The fault model that has to be considered depends on the fact the attack must replicate the capabilities and the objective of a real attacker. This means that it is **not allowed** to introduce stuck-at faults in the main encryption data path: these faults are destructive and it is often hard to abstract the error in order to analyze the result. Similarly, you **cannot** introduce any fault into the key scheduler, which is considered to be shielded and protected with dedicated schemes. You **can**:

- Inject bit-flip faults into the encryption data path (i.e., the *data unit*): you are allowed only a single "shot", but you can make it last for several cycles; the error should span over several bits, up to a whole byte (i.e., no single-bit faults!)
- Inject <u>bit-flip</u> or <u>stuck-at</u> faults in the controller; you are allowed *preparatory* faults, i.e. faults that do not directly reveal the key but are needed in order to make the following injection successful; the granularity allowed in the controller is much finer, which means that you can alter single signals.
- Alter the key signals outside the key scheduler, with the same rules as used when targeting the encryption data path (i.e., multiple bit-flips).

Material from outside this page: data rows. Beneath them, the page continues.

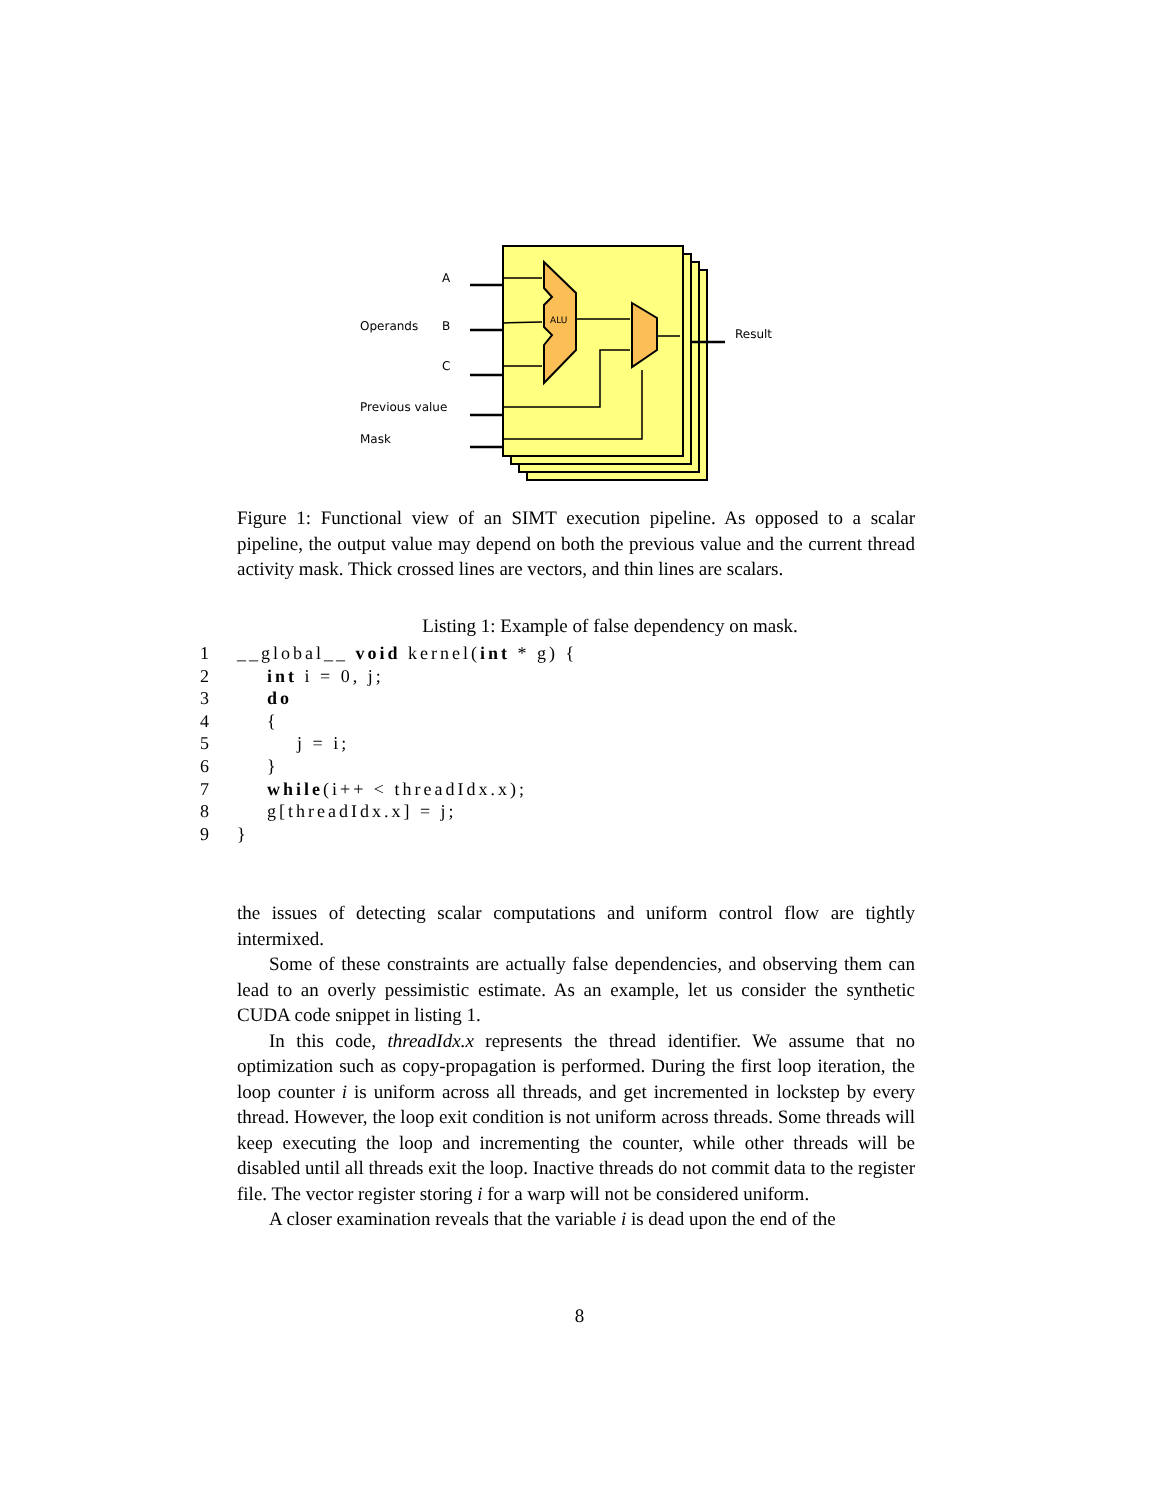ALU
A
B
C
Operands
Previous value
Mask
Result
Figure 1: Functional view of an SIMT execution pipeline. As opposed to a scalar pipeline, the output value may depend on both the previous value and the current thread activity mask. Thick crossed lines are vectors, and thin lines are scalars.
Listing 1: Example of false dependency on mask.
1 __global__ void kernel(int * g) {
2 int i = 0, j;
3 do
4 {
5 j = i;
6 }
7 while(i++ < threadIdx.x);
8 g[threadIdx.x] = j;
9 }
the issues of detecting scalar computations and uniform control flow are tightly intermixed.
Some of these constraints are actually false dependencies, and observing them can lead to an overly pessimistic estimate. As an example, let us consider the synthetic CUDA code snippet in listing 1.
In this code, threadIdx.x represents the thread identifier. We assume that no optimization such as copy-propagation is performed. During the first loop iteration, the loop counter i is uniform across all threads, and get incremented in lockstep by every thread. However, the loop exit condition is not uniform across threads. Some threads will keep executing the loop and incrementing the counter, while other threads will be disabled until all threads exit the loop. Inactive threads do not commit data to the register file. The vector register storing i for a warp will not be considered uniform.
A closer examination reveals that the variable i is dead upon the end of the
8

Once you have proved the feasibility of the attack, you should propose some countermeasures addressing the security flaw.

### 5. Tasks

- 1. Validate the behavior of the architecture in order to understand how it works, in particular the timings at the interface. Do this step before and after the synthesis process.
- 2. Clearly identify and describe the protections against fault attacks that are implemented in the architecture. Keep in mind how the DDR template works and that it is applied only to the encryption data path; the key related logic and the controller are not directly affected by the DDR mechanism.
- 3. Highlight the weaknesses and describe how they might be exploited: use a fault model as much realistic as possible. For instance, propose attacks that do not rely on the injection of a particular value (but if you find them, they are still worth being mentioned!)
- 4. Implement the attack by modifying the VHDL code in order to emulate the fault; validate the attack by using simulations before and after synthesis with Xilinx ISE.
- 5. Embed the cryptographic core in a design developed with the Xilinx EDK tool. Write a simple program that uses your new IP and verify that everything works as expected.
- 6. Choose one or a few attacks and implement them: replace the architecture embedded in EDK with the faulted one in order to emulate the attack and validate with simulations.
- 7. Implement the system on the programmable board!